Hanging Out, Messing Around, and Geeking Out

 
Behind the Research

9.8.09 | Kids learn best when they follow their interests. With digital media, following those interests has seldom been easier. Digital tools, from Flip Video cameras to music editing programs, lower the barriers to creating, and the internet expands access to experts, information, and others’ views. Young people can follow their nose and tap into a wealth of knowledge beyond the school walls. They can learn anywhere, anytime.

This self-directed learning, Mimi Ito and colleagues find, unfolds in three stages of progressively greater immersion and learning: what they label as “hanging out,” “messing around,” and “geeking out.” Each stage offers options for youth to develop and explore their interests at their own pace, with friends or online contacts.

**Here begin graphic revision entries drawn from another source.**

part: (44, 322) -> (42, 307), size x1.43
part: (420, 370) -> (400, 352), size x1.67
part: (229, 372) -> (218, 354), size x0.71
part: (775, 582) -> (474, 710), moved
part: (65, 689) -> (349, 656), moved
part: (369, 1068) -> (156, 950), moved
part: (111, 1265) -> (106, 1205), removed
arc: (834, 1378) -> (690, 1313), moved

Ito’s findings in Hanging Out, Messing Around, and Geeking Out: Kids Living and Learning with New Media (Cambridge, MA: MIT Press, 2009) were the impetus for the YouMedia site at the Harold Washington Library in Chicago.

In the YouMedia space, this progression happens in a social setting. Teens come to hang out with their friends, virtually or physically. While many parents worry that their kids are spending too much time on MySpace or texting friends, it’s not all bad, Ito finds. In fact, they’re learning valuable skills in navigating this highly networked world. They also begin to understand the new reality of an “always on” world—that unlike in Vegas, what one says online stays online, forever.

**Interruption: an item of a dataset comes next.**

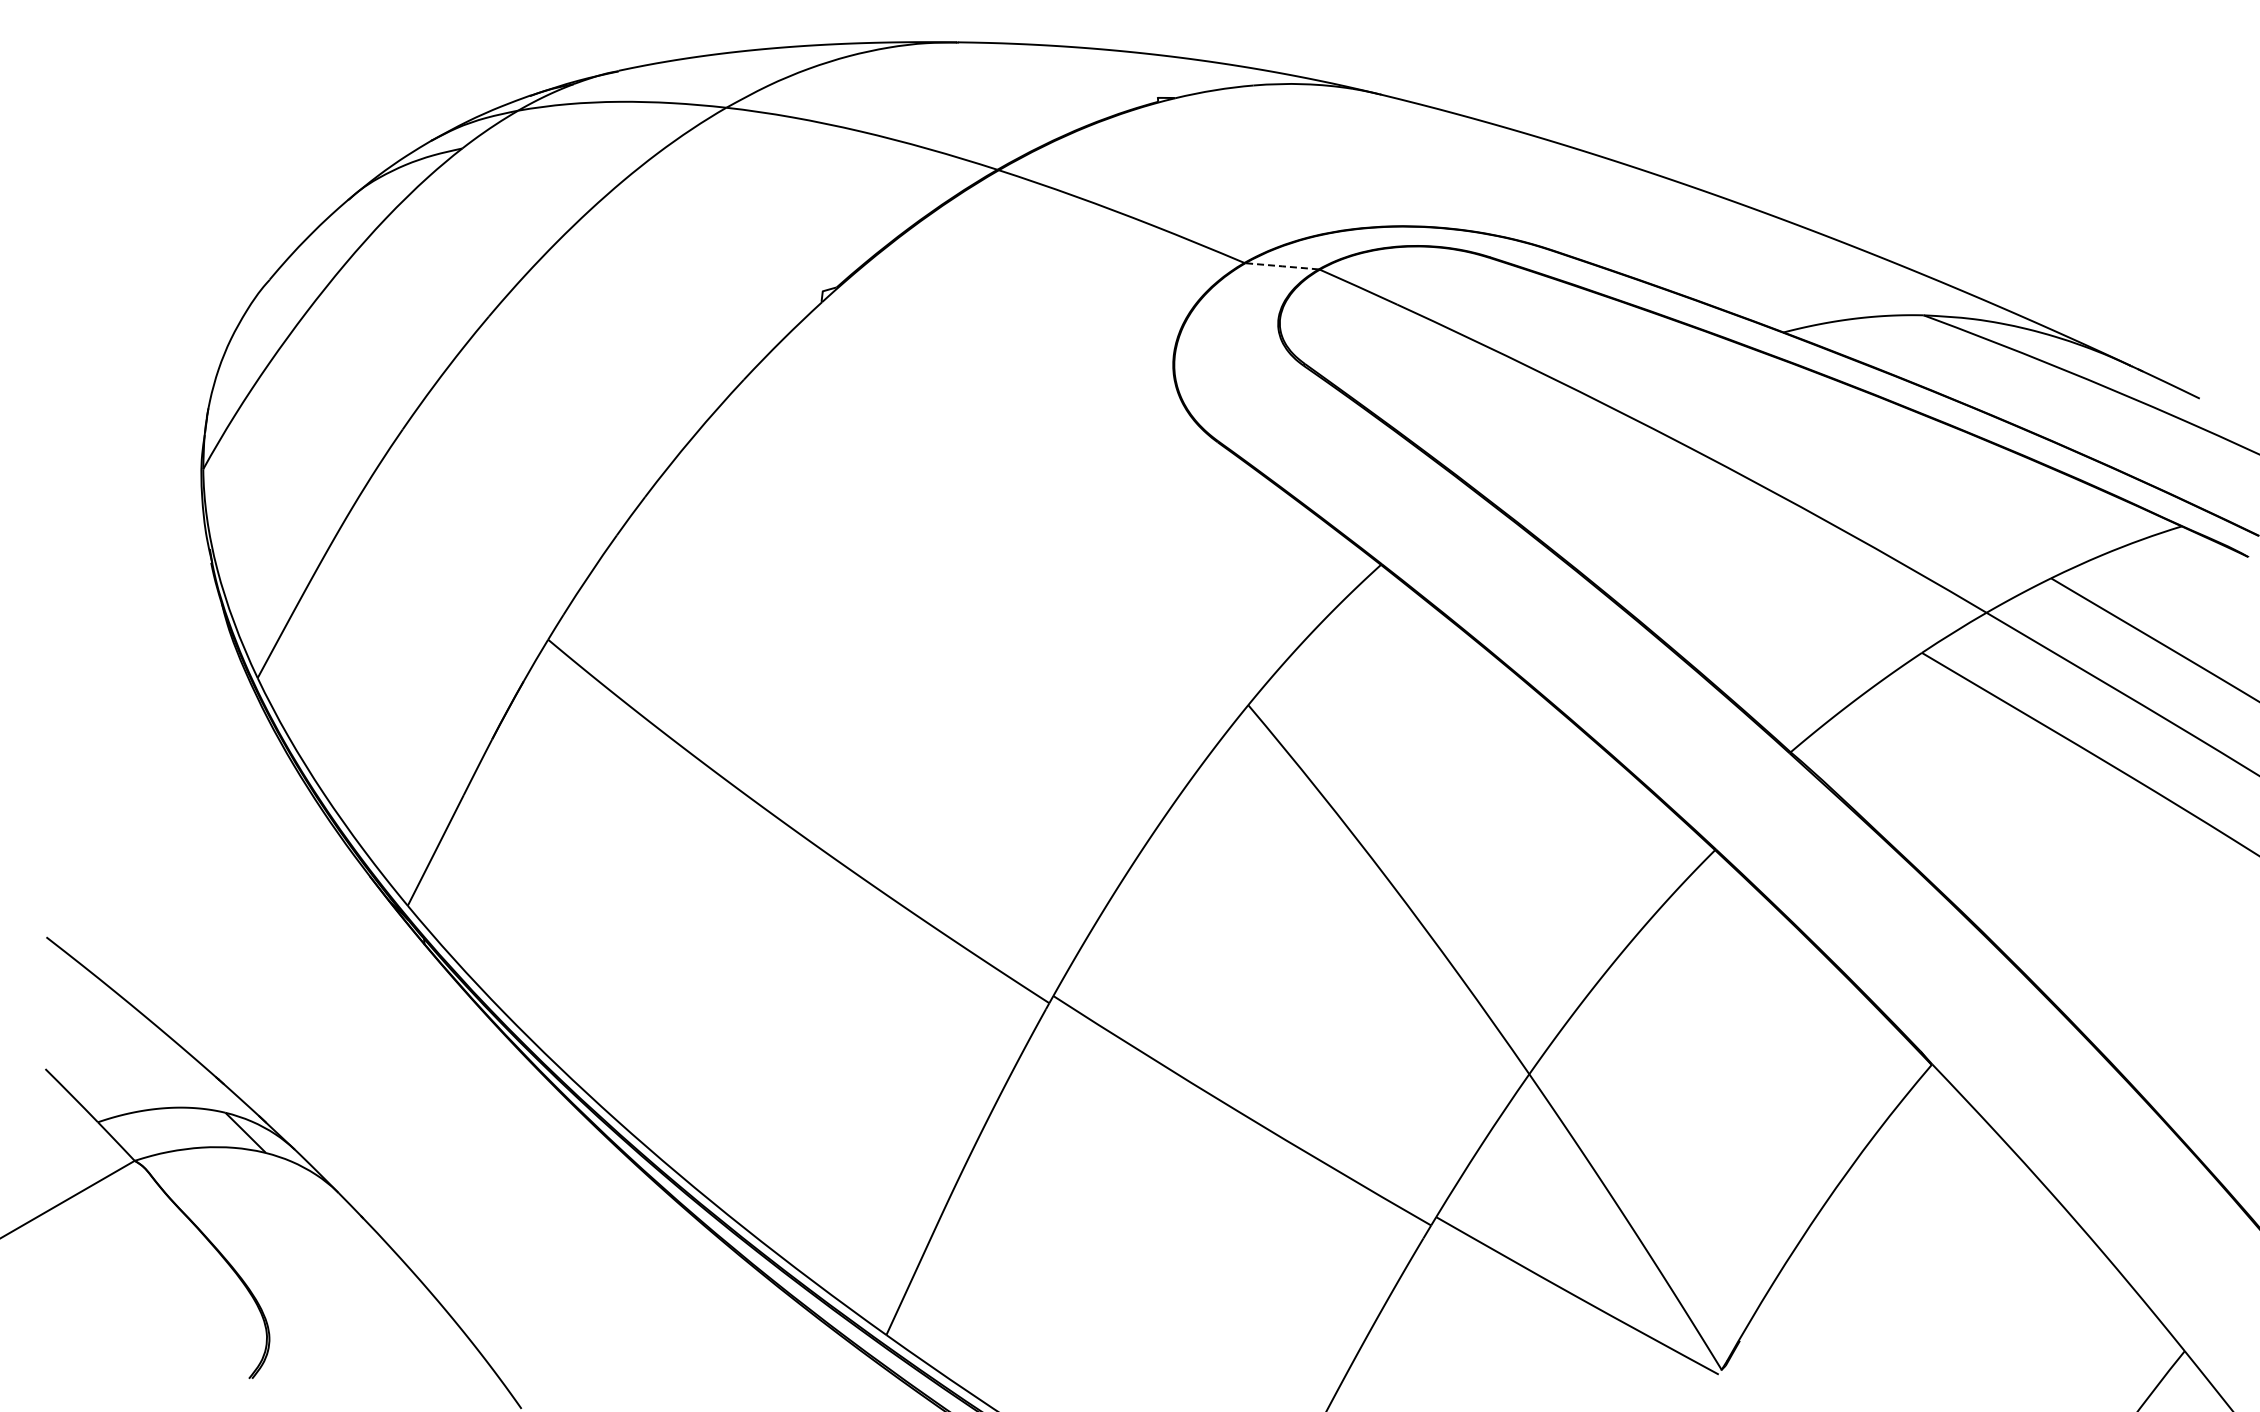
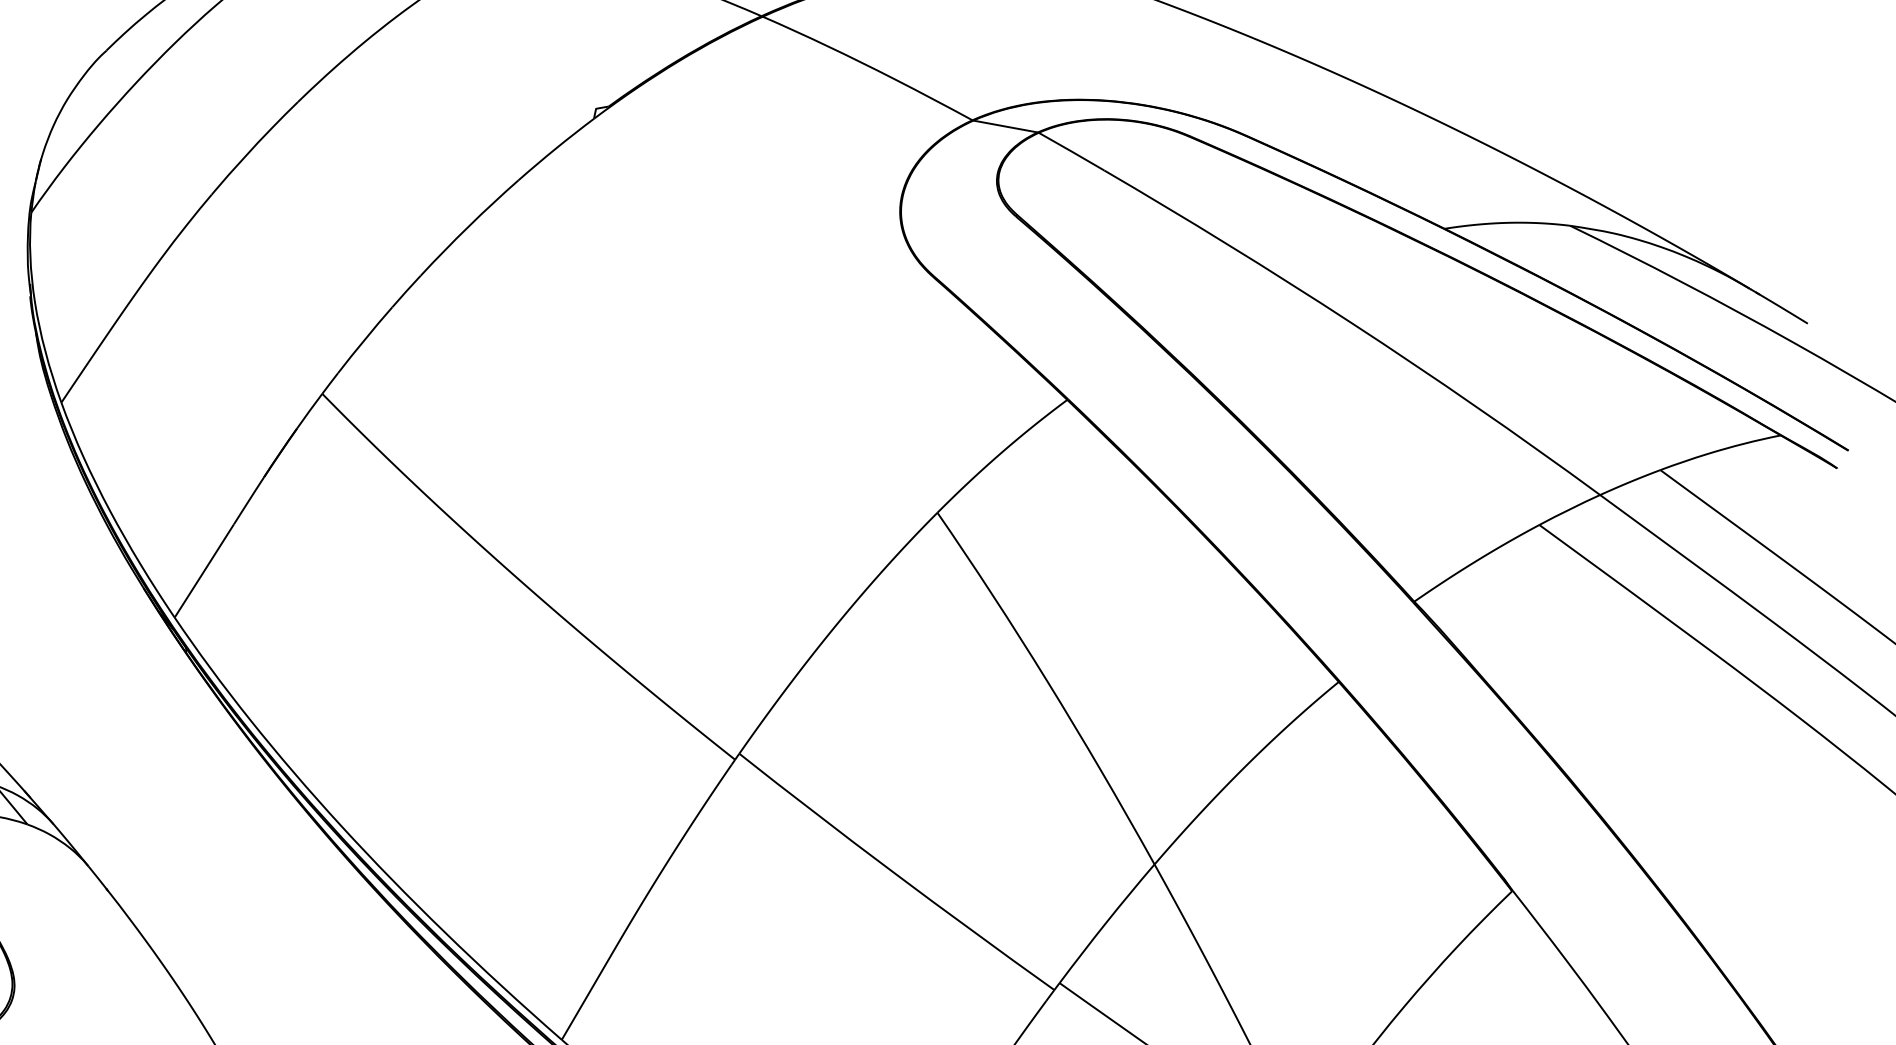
line: (1282, 266) -> (1005, 126), dashed -> solid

While teens are hanging out, they might see their friends taking photos or or filming a podcast or remixing music, and they might start messing around themselves. At YouMedia, kids can check out the bank of computers at the center of the room to search for information online, or experiment with a video game. They may wander into the music mixing room and watch what’s going on, and eventually tinker around with the equipment themselves. Messing around, says Ito, is often a transitional stage between hanging out and geeking out. It involves experimentation and exploration with relatively low investment, where there are few consequences to failure, trial, and error. The barriers to participation are also lower than in the classroom or other offline venues.

Before long, if their interest is piqued, they can sit in on a workshop and finesse their skills (geek out) and expand their horizons. Contrary to popular images, geeking out, Ito finds, is very social and engaged, although rarely friendship-based. Youth turn instead to specialized knowledge groups of both teens and adults from around the country or world, with the goal of becoming identified among their peers as an expert. What makes these groups unique is that while adults participate, they are not, by virtue of their age, necessarily the resident expert. Geeking out in many respects erases the traditional markers of status and authority.

Digital media allow for a degree of freedom and autonomy for youth that is less apparent in a classroom setting. This self-directed, peer-driven learning will come in handy in the future and will help teens develop what Henry Jenkins has identified as new digital literacies, ranging from collaboration to appropriation to judgment to networking and negotiation.